Department of Art & Art History, May 2021

 

1. Mission

In the firm belief that creative expression is a universal experience to which all human beings should have equal access, the Department of Art & Art History at William & Mary encourages everyone, regardless of background, to explore art and architecture through studio practice and historical inquiry. Consistent with stated policies of William & Mary’s Office of Diversity & Inclusion, our department is committed to creating a university community representative and inclusive of individuals with different backgrounds, talents, and skills.
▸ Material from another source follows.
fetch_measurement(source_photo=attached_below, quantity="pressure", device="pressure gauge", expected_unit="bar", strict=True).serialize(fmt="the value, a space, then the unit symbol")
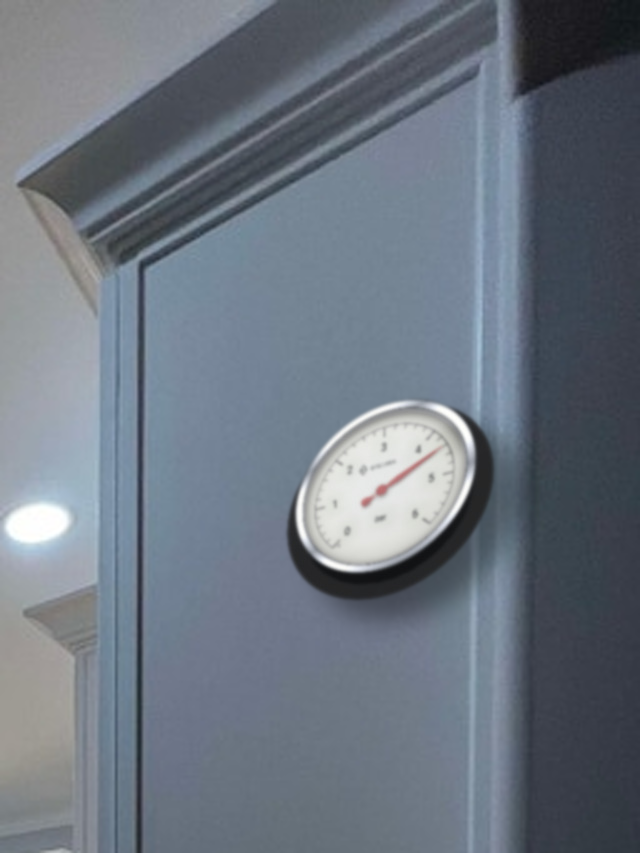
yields 4.4 bar
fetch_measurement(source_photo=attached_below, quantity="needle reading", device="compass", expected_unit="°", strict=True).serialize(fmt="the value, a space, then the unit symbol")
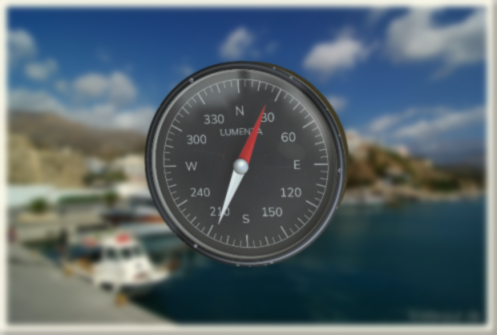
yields 25 °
In Art & Art History, we want to help ensure that William & Mary will be a place where all faculty, staff, and students feel supported and affirmed.  Accordingly, we also actively oppose racism, sexism, gender bias, classism, ableism, and other forms of discrimination that produce barriers to education and creative expression.  We strive to promote diversity and inclusion in all aspects of our daily departmental operations and acknowledge that this is critical, ongoing, and complicated work that requires sensitivity and nuance.  We welcome your input and advice about how we might continue to improve.  Please feel free to reach out to our Department Chair, Alan C. Braddock (acbraddock@wm.edu), or the Associate Chair, Nikki Santiago (njmcco@wm.edu), with any comments you wish to share.

 
2. Diversity, Equity, & Inclusion in Art & Art History – Past and Present

People have created art in various forms everywhere human beings have lived for tens of thousands of years, indicating an innate and universal capacity for imagination and aesthetic practice.  Only asymmetries of power, politics, and institutional access have created exclusionary barriers to artistic expression.  In the Western world, certain institutions—art academies, museums, universities, and disciplines such as art history—established powerful systems of knowledge and professionalization that privileged elite European people and traditions while marginalizing others.  Typifying this entrenched bias, H.W. Janson’s History of Art (first published in 1962) served as a standard textbook in American collegiate art history courses for decades, even though it described much non-Western art as “primitive” and included no art by women until the third edition of 1986.  Since then, a veritable explosion of new artistic creativity and scholarship in art history, much of it by people of historically marginalized groups—women, lower-income people, people of color, LGBTQ people, neurodiverse people—has dramatically diversified the field while recovering much past art that was previously ignored or overlooked.  Growing economic inequality and persistent bias in various forms during this same period have prompted ongoing critiques.

The Department of Art & Art History actively promotes diversity, equity, and inclusion through its curriculum, programs, hiring practices, and other initiatives, which our standing Committee on Diversity, Equity, and Inclusion (DEI) advocates and documents.